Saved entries
───

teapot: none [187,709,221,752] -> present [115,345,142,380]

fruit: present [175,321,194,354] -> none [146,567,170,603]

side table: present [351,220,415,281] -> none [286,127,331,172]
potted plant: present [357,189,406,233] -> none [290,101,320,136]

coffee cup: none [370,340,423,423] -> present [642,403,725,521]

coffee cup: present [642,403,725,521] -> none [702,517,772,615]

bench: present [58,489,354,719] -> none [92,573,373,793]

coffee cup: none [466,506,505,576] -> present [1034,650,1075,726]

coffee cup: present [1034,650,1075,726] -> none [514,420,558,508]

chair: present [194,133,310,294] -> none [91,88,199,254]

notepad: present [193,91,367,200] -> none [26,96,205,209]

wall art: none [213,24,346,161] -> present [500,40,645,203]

───

# [JOB]
Copy every line that appears above, with each word kept as it is.

# [TASK ANSWER]
teapot: none [187,709,221,752] -> present [115,345,142,380]

fruit: present [175,321,194,354] -> none [146,567,170,603]

side table: present [351,220,415,281] -> none [286,127,331,172]
potted plant: present [357,189,406,233] -> none [290,101,320,136]

coffee cup: none [370,340,423,423] -> present [642,403,725,521]

coffee cup: present [642,403,725,521] -> none [702,517,772,615]

bench: present [58,489,354,719] -> none [92,573,373,793]

coffee cup: none [466,506,505,576] -> present [1034,650,1075,726]

coffee cup: present [1034,650,1075,726] -> none [514,420,558,508]

chair: present [194,133,310,294] -> none [91,88,199,254]

notepad: present [193,91,367,200] -> none [26,96,205,209]

wall art: none [213,24,346,161] -> present [500,40,645,203]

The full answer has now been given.